Nodemon can be integrated with continuous integration (CI) tools to automate the monitoring and restarting process during the CI/CD pipeline.

To use Nodemon with CI tools, you need to configure the CI environment to run Nodemon as part of the build or deployment process. This ensures that any changes made to the application code trigger Nodemon to restart the application in the CI environment.

The exact configuration steps may vary depending on the CI tool you are using, so consult the documentation or seek guidance specific to your CI tool.

Error Handling: Common Nodemon Errors and Solutions

While Nodemon generally works smoothly, you may encounter some errors during its usage.

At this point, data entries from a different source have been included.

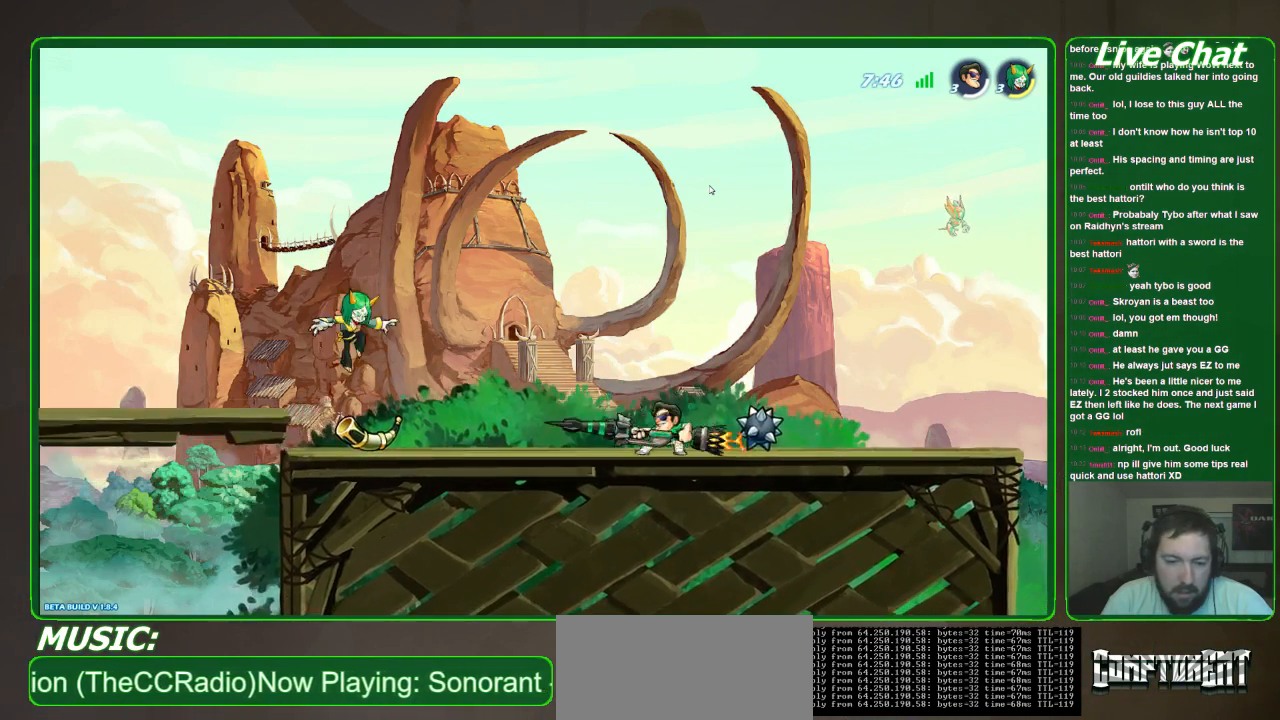
{"buttons": [], "left_stick": "center", "events": [[367, "left_stick", "center"]]}
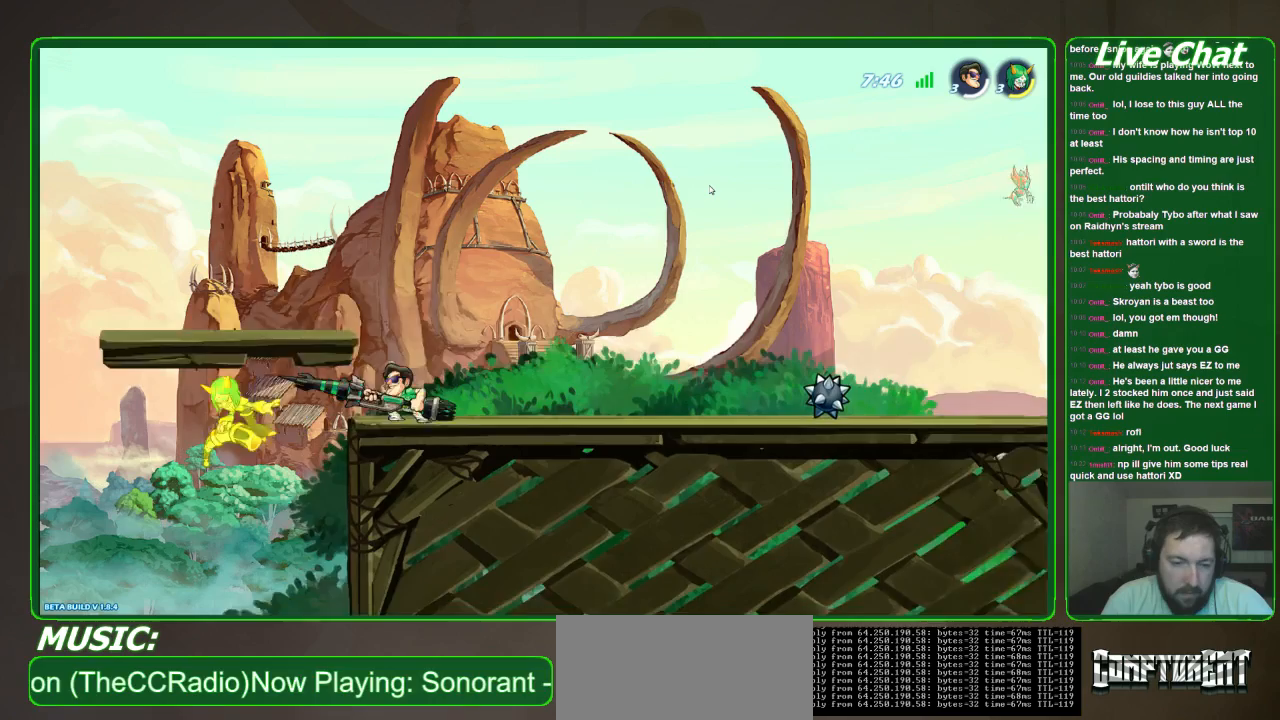
{"buttons": [], "left_stick": "right", "events": [[233, "left_stick", "right"]]}
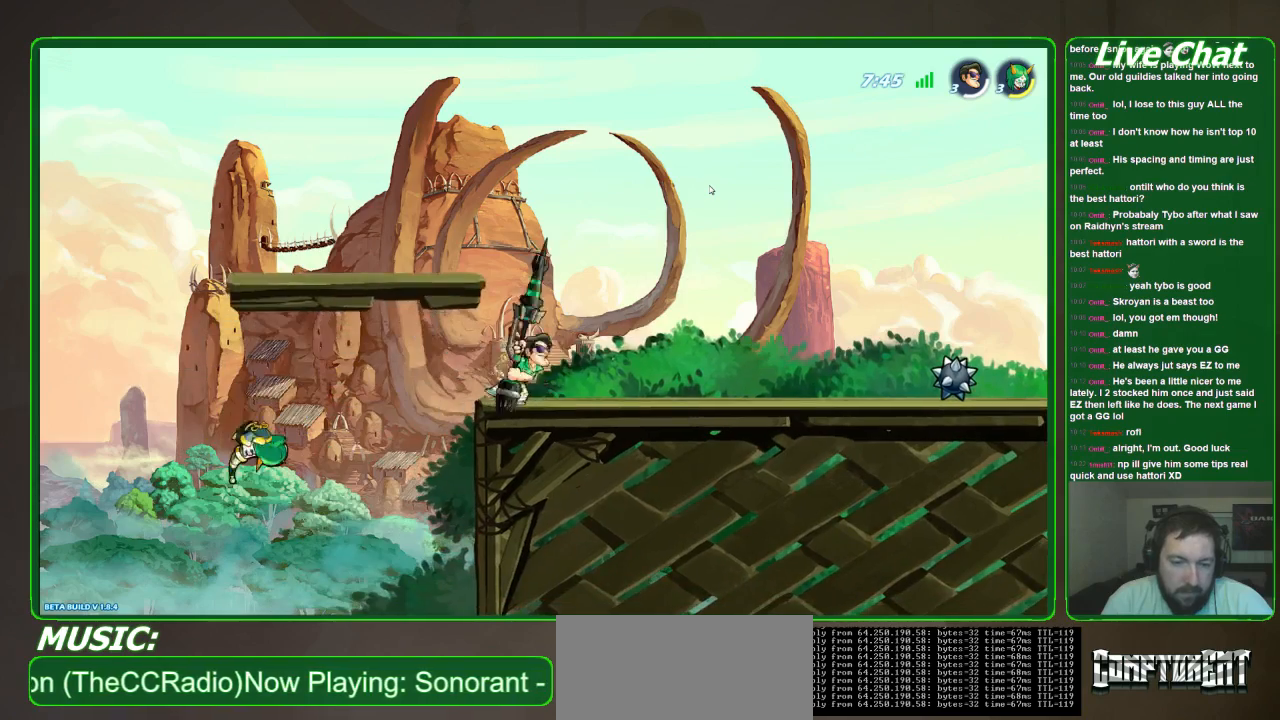
{"buttons": [], "left_stick": "right", "events": []}
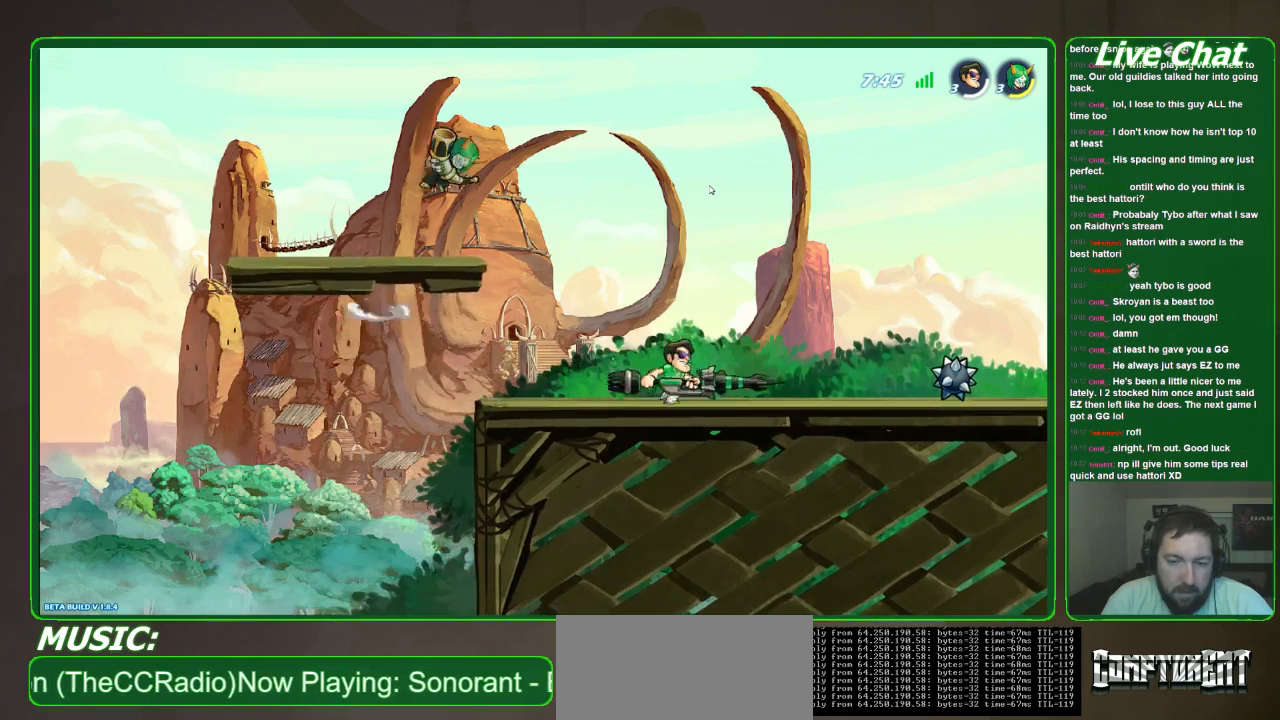
{"buttons": [], "left_stick": "center", "events": [[433, "left_stick", "center"]]}
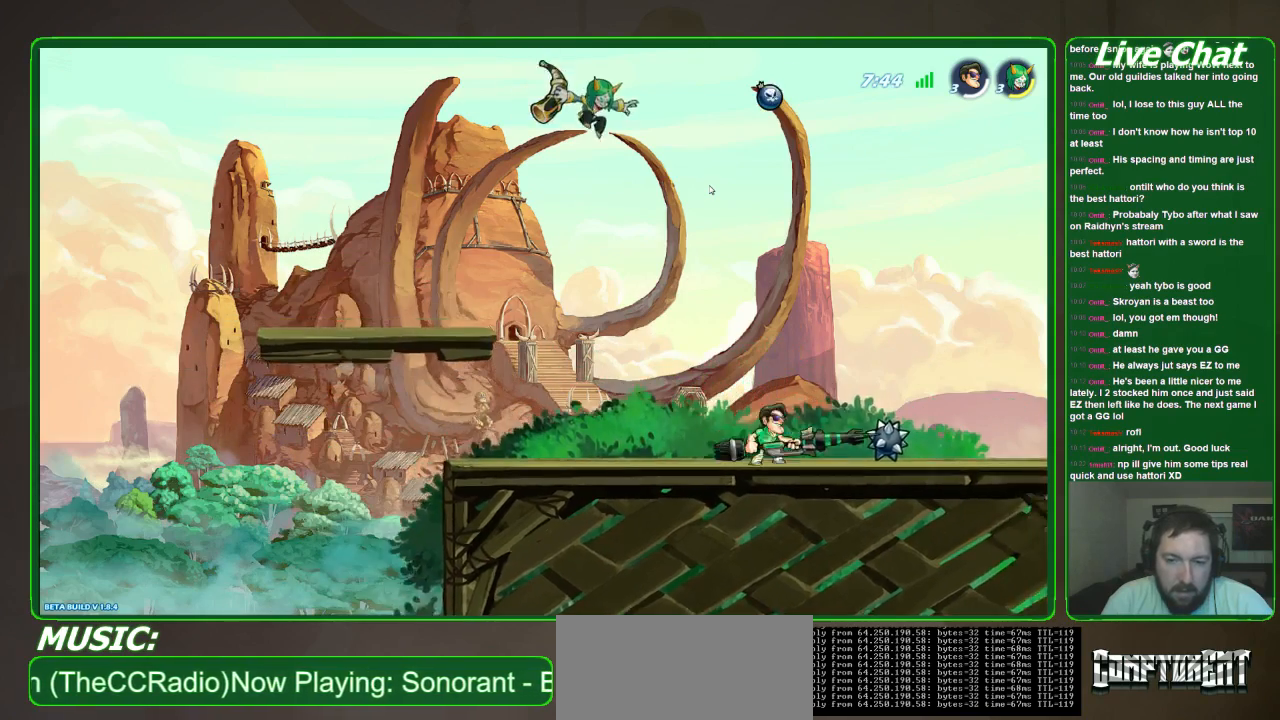
{"buttons": [], "left_stick": "center", "events": [[133, "left_stick", "left"], [300, "left_stick", "center"]]}
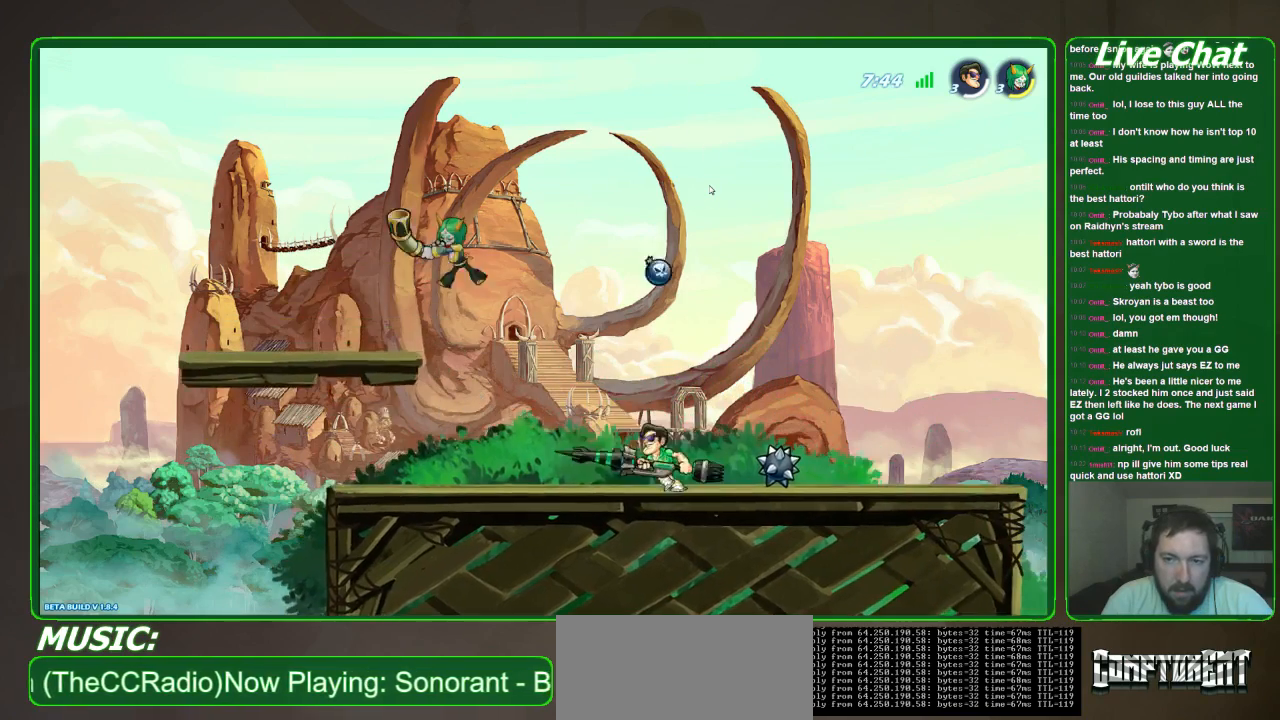
{"buttons": [], "left_stick": "left", "events": [[333, "left_stick", "left"]]}
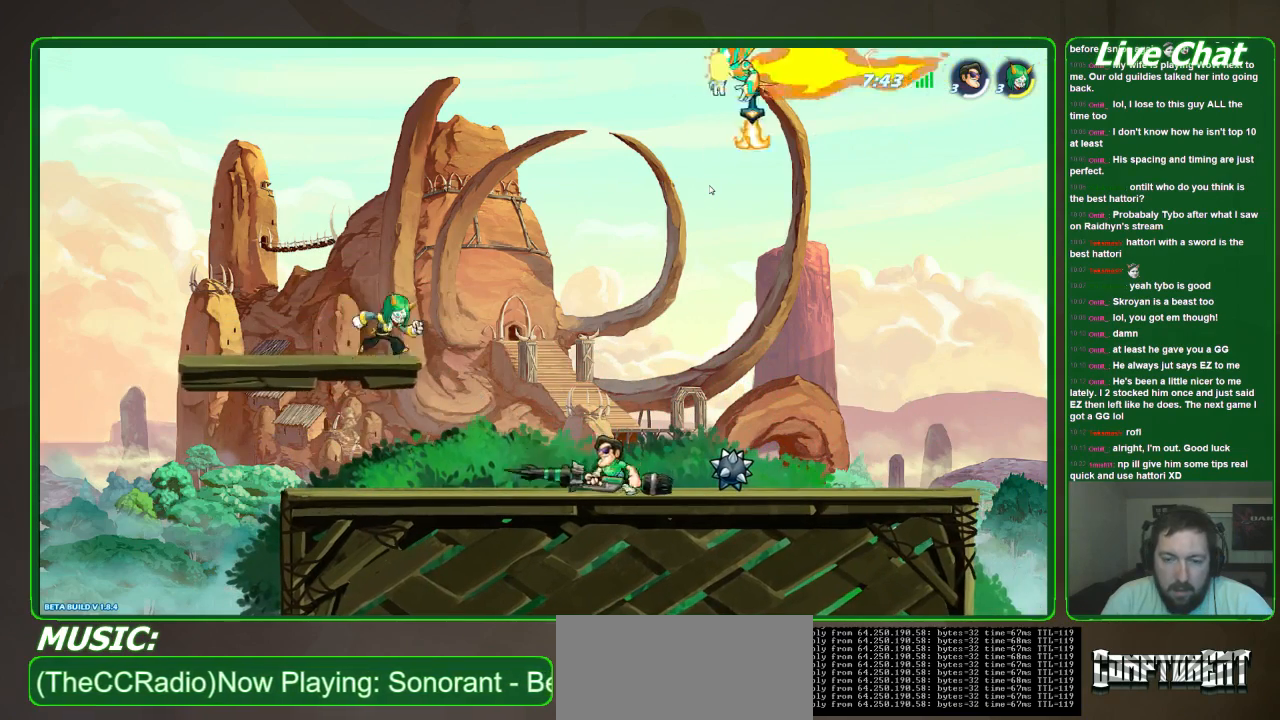
{"buttons": [], "left_stick": "up-left", "events": [[167, "left_stick", "center"], [300, "A", "down"], [400, "A", "up"], [400, "left_stick", "up-left"]]}
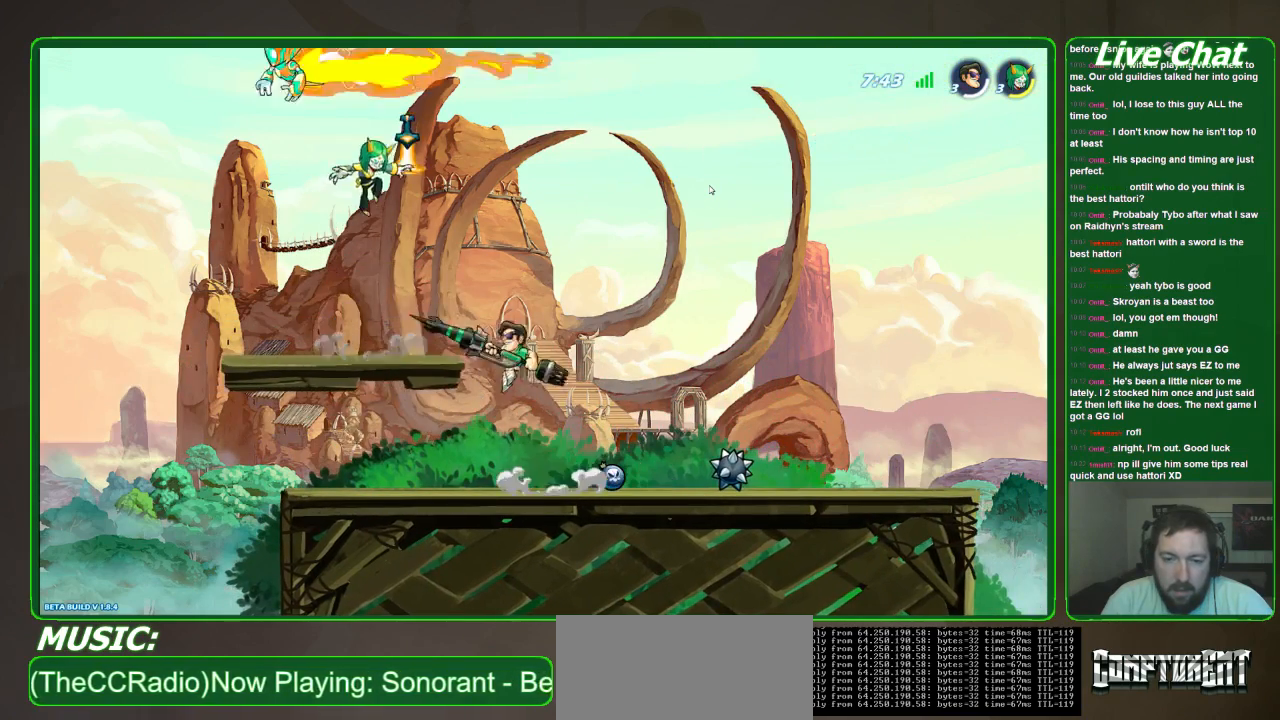
{"buttons": ["X"], "left_stick": "up-right", "events": [[133, "X", "down"], [167, "left_stick", "up"], [233, "X", "up"], [267, "left_stick", "up-right"], [300, "X", "down"], [367, "X", "up"], [400, "X", "down"]]}
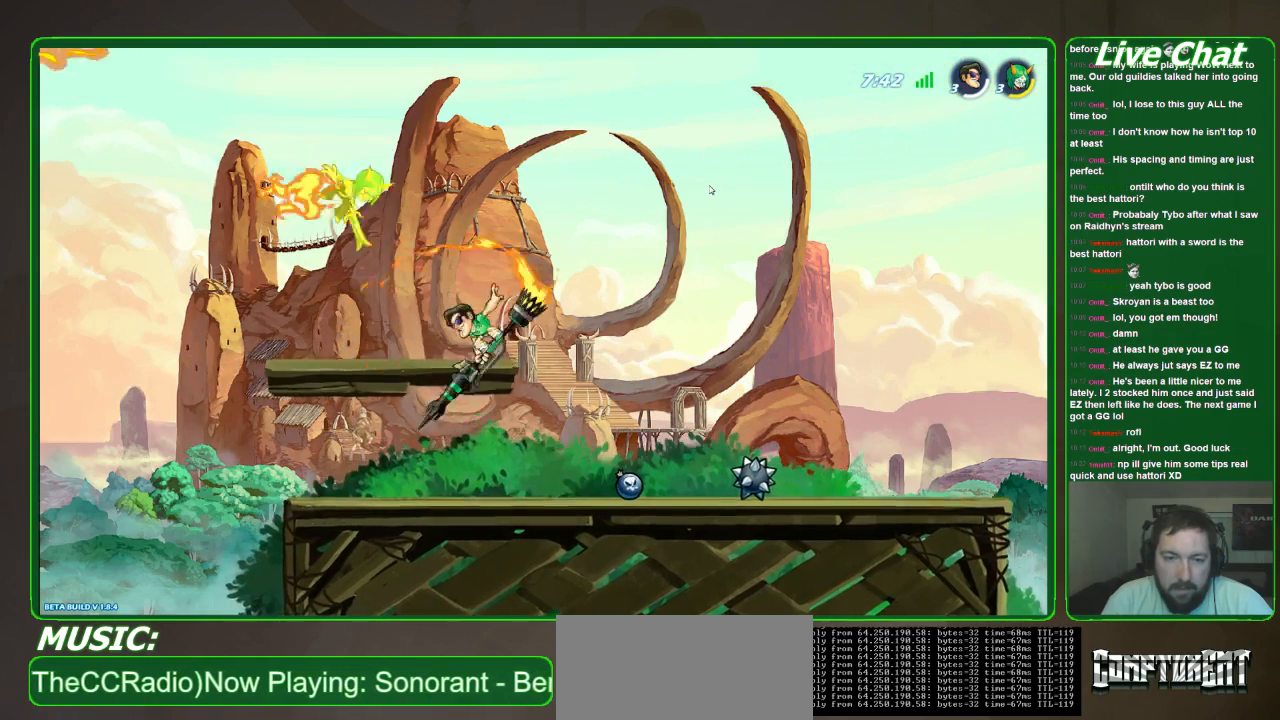
{"buttons": [], "left_stick": "center", "events": [[33, "X", "up"], [100, "left_stick", "right"], [433, "left_stick", "center"]]}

Here are some common Nodemon errors and their possible solutions:

1. Error: watch ENOSPC: This error occurs when the system’s limit for watching files is reached. To resolve this, you can increase the maximum number of files that can be watched by the system.

2. Error: ENOENT: no such file or directory: This error indicates that the specified file does not exist. Double-check the file path and ensure that the file is present.

3. Error: spawn ENOENT: This error occurs when the specified command cannot be found. Make sure that the command is installed and available in the system’s PATH.

4. Error: listen EADDRINUSE: address already in use: This error indicates that the specified port is already in use by another application. Choose a different port or terminate the conflicting application.

Error Handling: Debugging Nodemon

If you encounter any issues or unexpected behavior with Nodemon, you can enable debugging mode to get more detailed information about the internal workings of Nodemon.

To enable debugging, set the DEBUG environment variable to nodemon before running the Nodemon command:

DEBUG=nodemon nodemon script.js

This will display additional debugging information that can help identify the cause of any problems you may be experiencing.